- [CONSEGNA 1] Copia fedelmente dall'articolo su Ariosto il brano che va da "Questo è qualcosa" fino a "vivere nel mondo.", incluso.
- [CONSEGNA 2] Riassumi in due frasi l'articolo su Ariosto.

Poeta, chierico e cortigiano, Ariosto narrò della follia del mondo

Poeta, chierico e cortigiano, Ariosto narrò della follia del mondo

di Francesco Bellanti

NELL’ANNIVERSARIO DELLA SUA NASCITA A REGGIO EMILIA, RIPERCORRIAMO LA “VITA TRANQUILLA” DEL GRANDE POETA E COMMEDIOGRAFO LUDOVICO ARIOSTO (1474-1533)

La follia non è un’invenzione moderna, che so, di Pirandello, di Svevo, Kafka, Nietzsche, o di Freud, è antica quanto il mondo. Per gli antichi, la follia governava anche le stelle, gli stessi Dei che avevano creato il mondo. La follia governava tutto, e il cielo e la terra erano la stessa cosa, e tutto ciò che accadeva in cielo influiva anche sulla terra e viceversa.

Questo è qualcosa che i moderni non riescono più a comprendere. Certo, in Dante i cieli sono Dio, ma, fino a Pascoli, c’è un perfetto equilibrio tra le stelle e l’uomo. Così la Luna di Ariosto contiene il senno perduto degli uomini, la Luna ha valli e foreste e fiumi più belli di quelli della terra. La Luna è la terra.

Già, Ariosto, forse lo scrittore più tranquillo della nostra letteratura, è quello che meglio di ogni altro ha saputo narrarci la follia. Un altro grande poeta del Rinascimento, Torquato Tasso, impazzì perché voleva dare ordine al mondo, Ariosto invece accettò il mondo così com’è, si ritagliò un angolo di pace e di amore con la sua Alessandra Benucci, e lo narrò con gioia, con ironia, con sereno distacco. Beh, si può essere moderni anche così, no? Insomma, solo accettando la follia si può vivere nel mondo.

Desiderare nel mondo è vano, è fallimentare, ogni ricerca, ogni inseguimento, ogni errare è senza senso. È questa la filosofia del Grande Reggiano, autore de L’Orlando Furioso.

Torniamo sempre al punto di partenza, con movimento circolare inconcludente. È lo spazio della bassura, dell’abisso a cui sempre si ritorna. È il viaggio senza meta, soggetto sempre all’errore. È il viaggio senza Dio, preda del caso, del capriccio della Fortuna. È il percorso frustrante, interminabile, dentro una selva senza via d’uscita, la selva intricata popolata di fantasmi e d’immagini reali, dove non è possibile distinguere la realtà che si mescola e si aggroviglia. L’uomo preda dell’arbitrio del caos, di quello che noi oggi chiamiamo anche destino. Non si possono eliminare questo tempo e questo spazio di confusione. La frustrazione, il continuo differimento.

- [DATI MOSTRATI]
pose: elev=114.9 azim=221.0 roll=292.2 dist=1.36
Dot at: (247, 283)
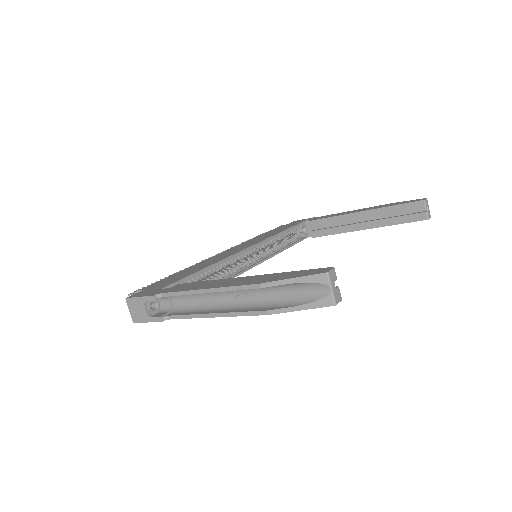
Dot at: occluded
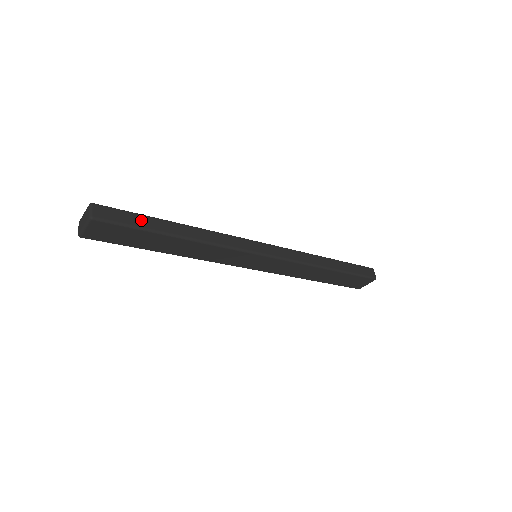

- [RISULTATO DELL'ESERCIZIO 1]
Questo è qualcosa che i moderni non riescono più a comprendere. Certo, in Dante i cieli sono Dio, ma, fino a Pascoli, c’è un perfetto equilibrio tra le stelle e l’uomo. Così la Luna di Ariosto contiene il senno perduto degli uomini, la Luna ha valli e foreste e fiumi più belli di quelli della terra. La Luna è la terra.

Già, Ariosto, forse lo scrittore più tranquillo della nostra letteratura, è quello che meglio di ogni altro ha saputo narrarci la follia. Un altro grande poeta del Rinascimento, Torquato Tasso, impazzì perché voleva dare ordine al mondo, Ariosto invece accettò il mondo così com’è, si ritagliò un angolo di pace e di amore con la sua Alessandra Benucci, e lo narrò con gioia, con ironia, con sereno distacco. Beh, si può essere moderni anche così, no? Insomma, solo accettando la follia si può vivere nel mondo.

- [RISULTATO DELL'ESERCIZIO 2] La follia è antica quanto il mondo, e Ariosto, forse lo scrittore più tranquillo della nostra letteratura, è quello che meglio di ogni altro ha saputo narrarla: a differenza di Tasso, accettò il mondo così com'è e lo raccontò con gioia, ironia e sereno distacco. Secondo la sua filosofia ogni desiderio e ogni ricerca nel mondo sono vani, un viaggio circolare senza meta, in balia del caso e del capriccio della Fortuna.